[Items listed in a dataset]
····················
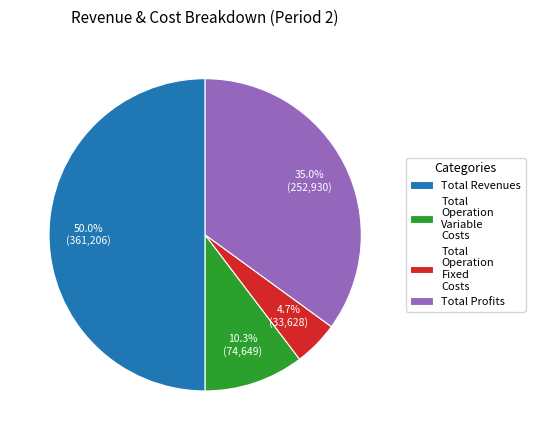

The Total Operation Variable Costs slice represents 4% of the pie. True or false?

False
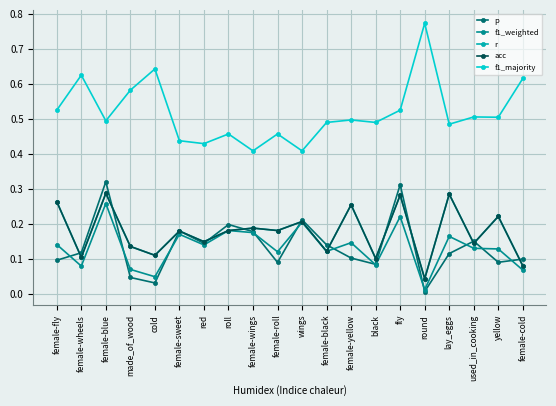

Is this an area chart (filled region under the line)?

No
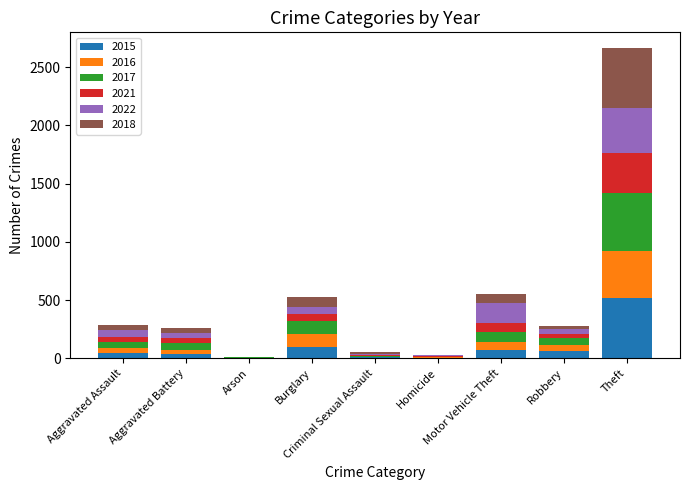

Are the bars horizontal?

No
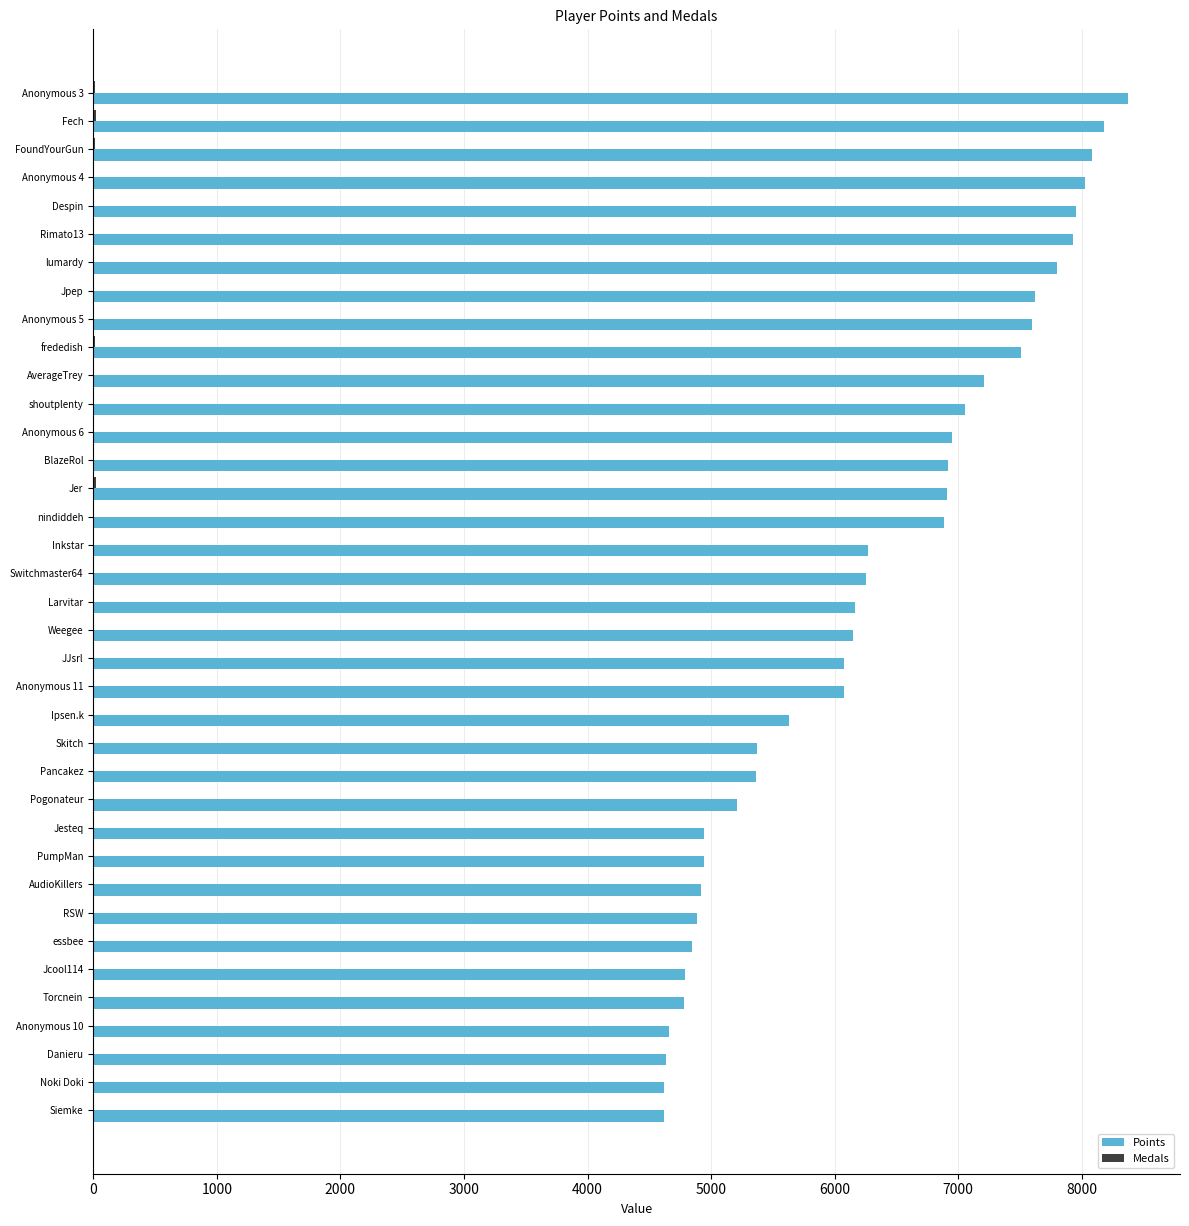

Where is Points nearest to the value 6497?

Inkstar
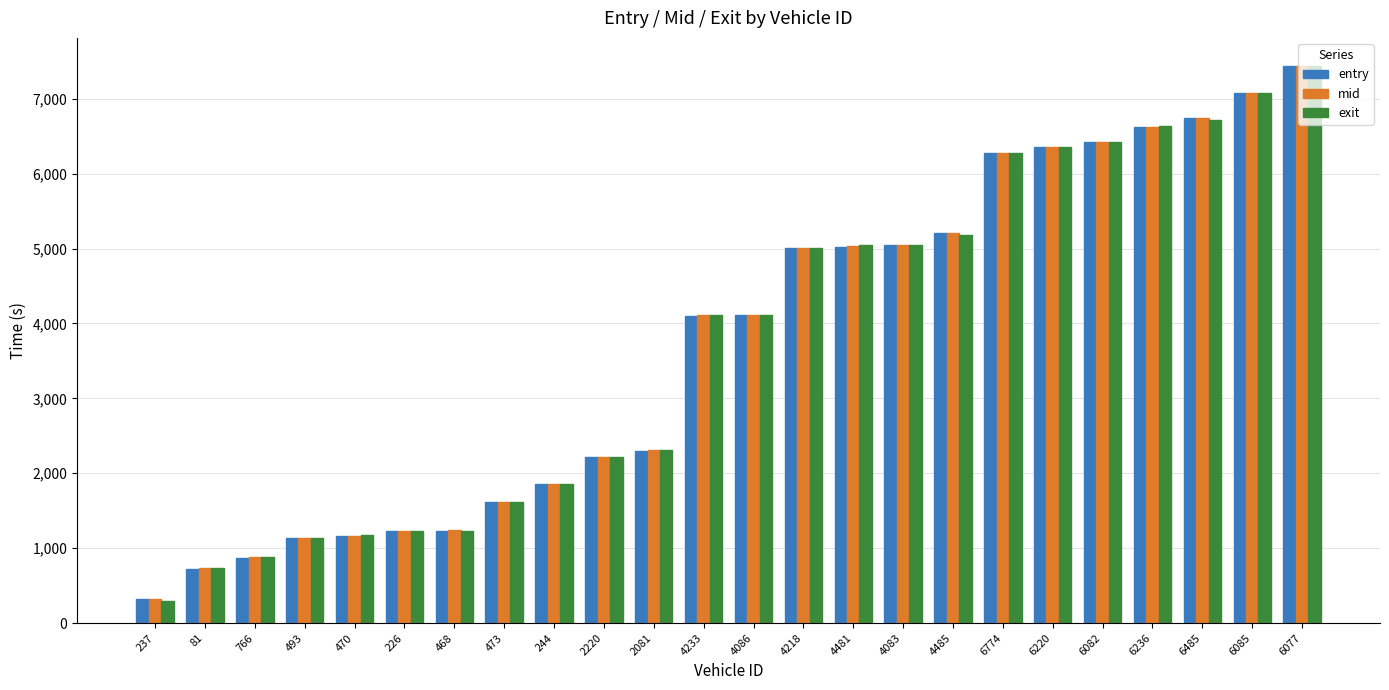

What is the highest value of the mid series?

7437.2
····················
(Instructions for the task): Return every one of the lines above word for word, leaving out the pictures.

(Problem solution):
The Total Operation Variable Costs slice represents 4% of the pie. True or false?

False

Is this an area chart (filled region under the line)?

No

Are the bars horizontal?

No

Where is Points nearest to the value 6497?

Inkstar

What is the highest value of the mid series?

7437.2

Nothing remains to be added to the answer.